(RECORDS FOR THE EXERCISE Opens)

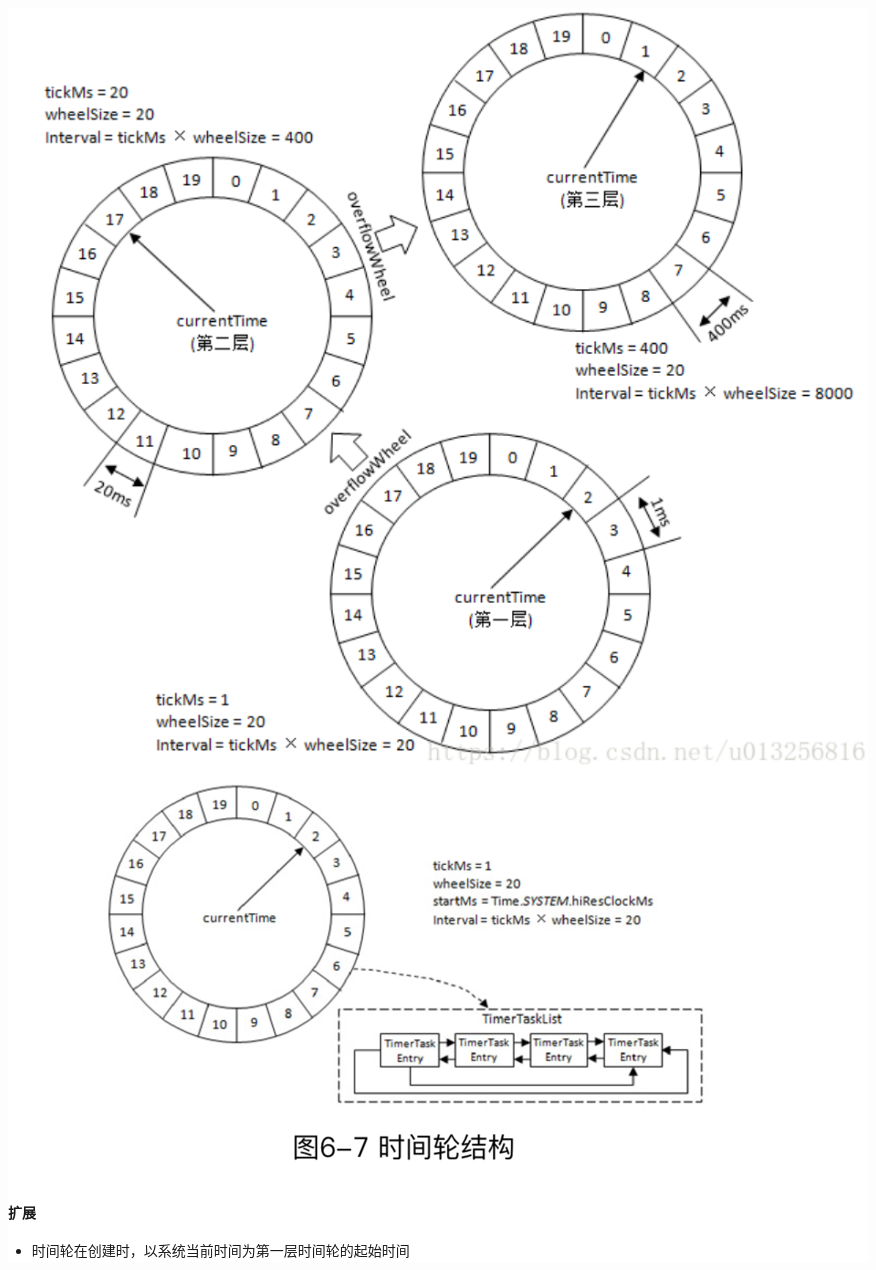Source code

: ![](../../../../../../../pictures/kafka/09Server/time_wheel_muti.png)
![](../../../../../../../pictures/kafka/09Server/Timing-Wheel.png)
#### 扩展
- 时间轮在创建时，以系统当前时间为第一层时间轮的起始时间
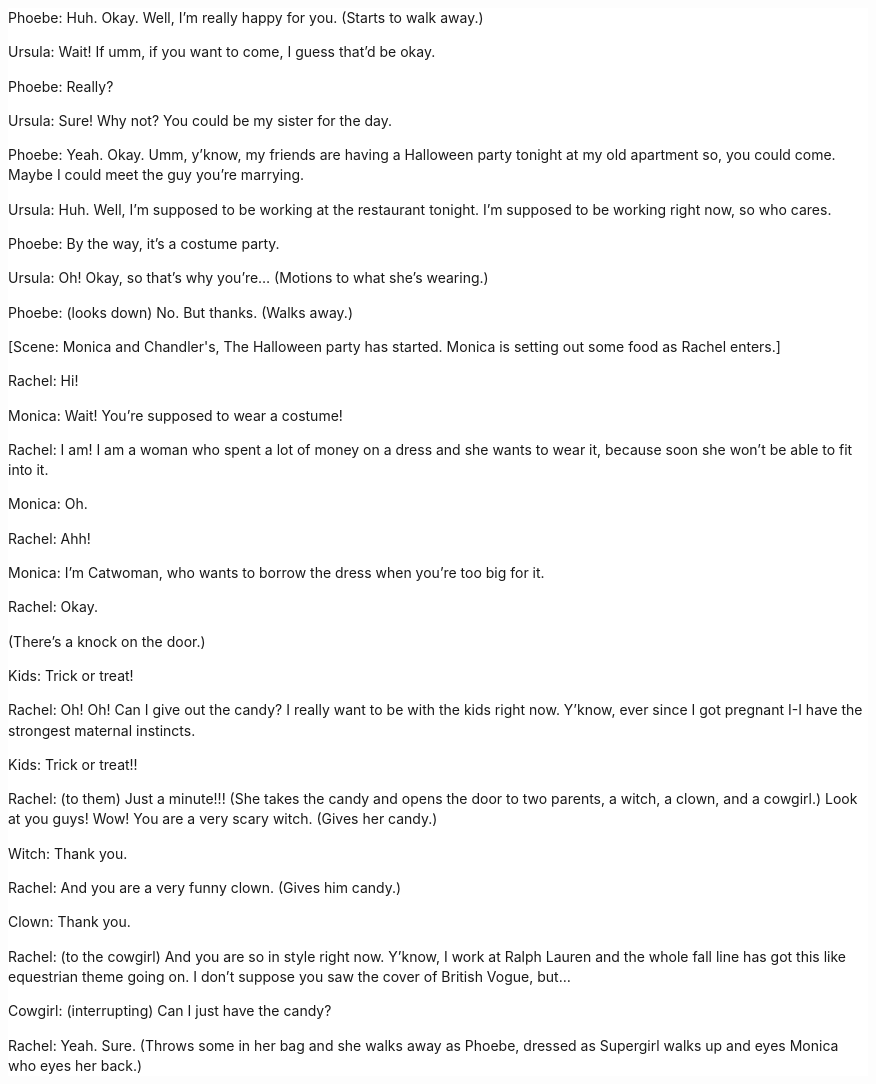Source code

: Phoebe: Huh. Okay. Well, I’m really happy for you. (Starts to walk away.)

Ursula: Wait! If umm, if you want to come, I guess that’d be okay.

Phoebe: Really?

Ursula: Sure! Why not? You could be my sister for the day.

Phoebe: Yeah. Okay. Umm, y’know, my friends are having a Halloween party tonight at my old apartment so, you could come. Maybe I could meet the guy you’re marrying.

Ursula: Huh. Well, I’m supposed to be working at the restaurant tonight. I’m supposed to be working right now, so who cares.

Phoebe: By the way, it’s a costume party.

Ursula: Oh! Okay, so that’s why you’re… (Motions to what she’s wearing.)

Phoebe: (looks down) No. But thanks. (Walks away.)

[Scene: Monica and Chandler's, The Halloween party has started. Monica is setting out some food as Rachel enters.]

Rachel: Hi!

Monica: Wait! You’re supposed to wear a costume!

Rachel: I am! I am a woman who spent a lot of money on a dress and she wants to wear it, because soon she won’t be able to fit into it.

Monica: Oh.

Rachel: Ahh!

Monica: I’m Catwoman, who wants to borrow the dress when you’re too big for it.

Rachel: Okay.

(There’s a knock on the door.)

Kids: Trick or treat!

Rachel: Oh! Oh! Can I give out the candy? I really want to be with the kids right now. Y’know, ever since I got pregnant I-I have the strongest maternal instincts.

Kids: Trick or treat!!

Rachel: (to them) Just a minute!!! (She takes the candy and opens the door to two parents, a witch, a clown, and a cowgirl.) Look at you guys! Wow! You are a very scary witch. (Gives her candy.)

Witch: Thank you.

Rachel: And you are a very funny clown. (Gives him candy.)

Clown: Thank you.

Rachel: (to the cowgirl) And you are so in style right now. Y’know, I work at Ralph Lauren and the whole fall line has got this like equestrian theme going on. I don’t suppose you saw the cover of British Vogue, but…

Cowgirl: (interrupting) Can I just have the candy?

Rachel: Yeah. Sure. (Throws some in her bag and she walks away as Phoebe, dressed as Supergirl walks up and eyes Monica who eyes her back.)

(RECORDS FOR THE EXERCISE Closes)

Copy the source text of every record above exactly, character for character, and leave the pictures out of your answer.

Source code

: ![](../../../../../../../pictures/kafka/09Server/time_wheel_muti.png)
![](../../../../../../../pictures/kafka/09Server/Timing-Wheel.png)
#### 扩展
- 时间轮在创建时，以系统当前时间为第一层时间轮的起始时间
Source code

: Phoebe: Huh. Okay. Well, I’m really happy for you. (Starts to walk away.)

Ursula: Wait! If umm, if you want to come, I guess that’d be okay.

Phoebe: Really?

Ursula: Sure! Why not? You could be my sister for the day.

Phoebe: Yeah. Okay. Umm, y’know, my friends are having a Halloween party tonight at my old apartment so, you could come. Maybe I could meet the guy you’re marrying.

Ursula: Huh. Well, I’m supposed to be working at the restaurant tonight. I’m supposed to be working right now, so who cares.

Phoebe: By the way, it’s a costume party.

Ursula: Oh! Okay, so that’s why you’re… (Motions to what she’s wearing.)

Phoebe: (looks down) No. But thanks. (Walks away.)

[Scene: Monica and Chandler's, The Halloween party has started. Monica is setting out some food as Rachel enters.]

Rachel: Hi!

Monica: Wait! You’re supposed to wear a costume!

Rachel: I am! I am a woman who spent a lot of money on a dress and she wants to wear it, because soon she won’t be able to fit into it.

Monica: Oh.

Rachel: Ahh!

Monica: I’m Catwoman, who wants to borrow the dress when you’re too big for it.

Rachel: Okay.

(There’s a knock on the door.)

Kids: Trick or treat!

Rachel: Oh! Oh! Can I give out the candy? I really want to be with the kids right now. Y’know, ever since I got pregnant I-I have the strongest maternal instincts.

Kids: Trick or treat!!

Rachel: (to them) Just a minute!!! (She takes the candy and opens the door to two parents, a witch, a clown, and a cowgirl.) Look at you guys! Wow! You are a very scary witch. (Gives her candy.)

Witch: Thank you.

Rachel: And you are a very funny clown. (Gives him candy.)

Clown: Thank you.

Rachel: (to the cowgirl) And you are so in style right now. Y’know, I work at Ralph Lauren and the whole fall line has got this like equestrian theme going on. I don’t suppose you saw the cover of British Vogue, but…

Cowgirl: (interrupting) Can I just have the candy?

Rachel: Yeah. Sure. (Throws some in her bag and she walks away as Phoebe, dressed as Supergirl walks up and eyes Monica who eyes her back.)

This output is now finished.